GREEN BAY, WIS. (AP) - For some people, it might be their only chance to see the inside of Lambeau Field.
Others are Green Bay Packers season-ticket holders showing their loyalty to the team. Then there are folks who just need some extra money around the holidays in a struggling economy.
They’ll all be in line at Lambeau Field at 8 a.m. Friday, ready for some shoveling.
“It’s become a tradition for some people,” says Ted Eisenreich, the Packers’ director of facility operations. “We see a lot of the same faces year after year.”

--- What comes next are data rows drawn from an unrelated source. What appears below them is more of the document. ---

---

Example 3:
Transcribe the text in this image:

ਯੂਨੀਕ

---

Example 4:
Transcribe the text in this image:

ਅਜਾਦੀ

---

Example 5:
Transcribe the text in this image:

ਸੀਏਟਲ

In Minnesota, a band of citizen shovelers is scrambling to clear snow so the Vikings can play a game Monday night. That sounds familiar in Green Bay, where the Packers have done the same thing for more than 40 years.
This week, the Packers once again put the word out that they need local folks to show up and shovel out Lambeau Field on Friday. On the team’s website, the Packers say they need as many as 450 people.

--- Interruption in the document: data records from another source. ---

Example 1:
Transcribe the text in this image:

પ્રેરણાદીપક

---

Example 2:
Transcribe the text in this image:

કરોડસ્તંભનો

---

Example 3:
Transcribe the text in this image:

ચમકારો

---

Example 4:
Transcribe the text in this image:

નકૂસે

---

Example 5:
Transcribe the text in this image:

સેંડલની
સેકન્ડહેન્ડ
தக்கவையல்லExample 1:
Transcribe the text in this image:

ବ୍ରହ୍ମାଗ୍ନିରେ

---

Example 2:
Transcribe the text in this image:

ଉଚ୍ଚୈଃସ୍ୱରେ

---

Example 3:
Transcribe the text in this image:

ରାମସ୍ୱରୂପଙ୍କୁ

Shovelers need to be at least 15 years old and will receive $8 an hour. The Packers say they even will provide the shovels.
Meanwhile in Minneapolis, there’s a scramble to get the University of Minnesota’s football stadium ready for the Vikings’ Monday night game against the Bears after snow damaged the Metrodome.
The school offered people $10 an hour to help clear snow at its stadium. They were so overwhelmed with the response Thursday morning that officials put out word that no more shovelers were needed for the day.